What you will do> All lines holding the word "left" are to be copied from the records beneath.

Stored records>
== Segment start ==
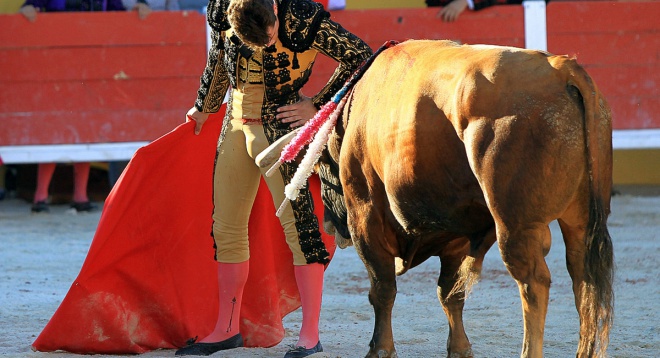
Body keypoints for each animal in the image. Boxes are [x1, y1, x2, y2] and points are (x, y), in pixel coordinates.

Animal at [256, 39, 612, 358]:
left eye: (319, 167)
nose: (330, 224)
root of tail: (562, 70)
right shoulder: (457, 233)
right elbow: (451, 293)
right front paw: (460, 349)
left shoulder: (366, 218)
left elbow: (382, 290)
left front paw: (380, 349)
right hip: (581, 220)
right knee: (584, 282)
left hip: (515, 224)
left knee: (534, 283)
== Segment end ==
Solution for this exercise>
left eye: (319, 167)
left shoulder: (366, 218)
left elbow: (382, 290)
left front paw: (380, 349)
left hip: (515, 224)
left knee: (534, 283)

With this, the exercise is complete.